On the LKML (Linux Kernel Mailing List), Intel developers H. Peter Anvin and H.J. started a discussion about system call numbers for an x32 ABI (Application Binary Interface). A program compiled for this ABI runs in the 64-bit mode of x86-64/x64 processors but only uses 32-bit pointers and data fields. This approach promises to get around the overhead that the 64-bit mode normally entails because a lot of commonly used applications do not need any 64-bit pointers and data fields. An x32-ABI could then use only 4 GB of RAM but still address the entire x86-64/x64 registry and such technologies as the SYSCALL64 interface, which are not available in the 32-bit compatibility mode that x86-64/x64 distributors currently use to execute x86-32/x86 applications.
The x32-ABI thus promises to take advantage of the benefits of x86-64/x64 processors while getting around some of the drawbacks of 64-bit operation. Applications would then run more smoothly, as the x32 ABI homepage explains. But there is only a handful of measurement data, and GCC support for the x32 ABI does not yet use some optimisation options, which makes it hard to compare the results.

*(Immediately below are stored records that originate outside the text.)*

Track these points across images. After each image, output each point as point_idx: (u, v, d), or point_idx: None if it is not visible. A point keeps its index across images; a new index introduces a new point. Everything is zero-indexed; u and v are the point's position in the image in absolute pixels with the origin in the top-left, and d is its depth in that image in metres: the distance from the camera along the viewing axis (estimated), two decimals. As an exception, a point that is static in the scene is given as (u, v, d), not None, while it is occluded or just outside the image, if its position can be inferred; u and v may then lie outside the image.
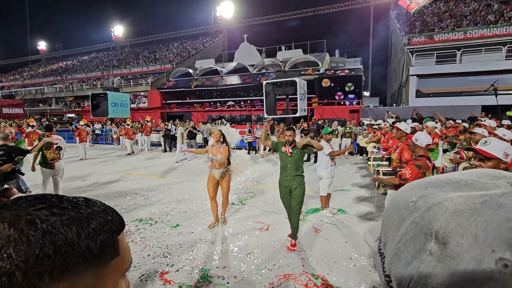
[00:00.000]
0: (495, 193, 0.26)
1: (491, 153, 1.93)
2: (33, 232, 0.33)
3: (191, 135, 12.23)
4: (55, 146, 5.31)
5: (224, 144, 4.37)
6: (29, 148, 8.05)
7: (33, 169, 5.39)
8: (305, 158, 10.38)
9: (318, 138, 10.54)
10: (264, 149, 12.13)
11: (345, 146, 11.30)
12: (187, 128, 12.25)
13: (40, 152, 5.22)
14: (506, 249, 0.22)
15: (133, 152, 12.95)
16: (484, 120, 7.25)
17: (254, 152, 12.58)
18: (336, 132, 11.02)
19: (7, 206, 0.35)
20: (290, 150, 3.79)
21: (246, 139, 12.50)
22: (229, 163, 4.40)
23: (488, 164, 1.94)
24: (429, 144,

Linus Torvalds was, however, not satisfied with some aspects of kernel support in x32; for details, see the LWN.net article "The x32 system call ABI". Fortunately, solutions seem to be on the horizon for a few of the problems discussed there.
The x32 ABI homepage talks about a number of packages that add support for the new ABI to the current Fedora, but these packages are not reachable at the moment because of maintenance at kernel.org. Time will tell whether common Linux distributions for x86-64/x64 systems will natively support the x32 ABI. The main people interested in this mode will probably be X86-embedded developers as x86-64/x64 kernels are increasingly becoming interesting for them for the simple purpose of addressing more than 4 GB of RAM. At the same time, they want to avoid the 64-bit overhead if possible because x86-embedded CPUs are not as powerful as the CPUs in the current desktop PCs and notebooks.
At the end of August, Greg Kroah-Hartman released the stable and long-term kernels 3.0.4, 188.8.131.52 and 184.108.40.206 as expected. In the release email for 33 series kernel, he emphasised that this kernel series is mainly being maintained for developers of the RT branch. The real-time kernel is currently based on 2.6.33 but will switch to Linux 3.0 soon; Kroah-Hartman has indicated that maintenance of the 33 series will then be discontinued.
Linus Torvalds broke the recent trend and did not publish a new release candidate of the next kernel version for the main developer branch over Sunday night and Monday morning; late Monday night, he did tag an RC6 but didn't announce it. Overall, kernel development has slowed down a bit since the break-in at Kernel.org. Initially, the servers were still providing the data they stored, but since the middle of last week kernel.org has displayed only a notice that it is currently under maintenance. Information stored at kernel.org, such as the error database, wikis, and other things, are therefore no longer reachable, which has hampered development. To make matters worse, there has been trouble with the DNS, leading to problems for a number of mailing lists, such as LKML.
Emails at LKML show that Torvalds is now also focusing more on where he will get the changes that he puts into the main development branch. In this context, he also confirms that he wants to rethink current work procedures in light of the break-in at Kernel.org. He emphasises that he places great store on personal relations, often even more than on technical solutions. In a few tongue-in-cheek remarks in the release email for Linux 3.1-rc5, Torvalds tried to make it clear that users should not trust every source that offers Linux source code and patches.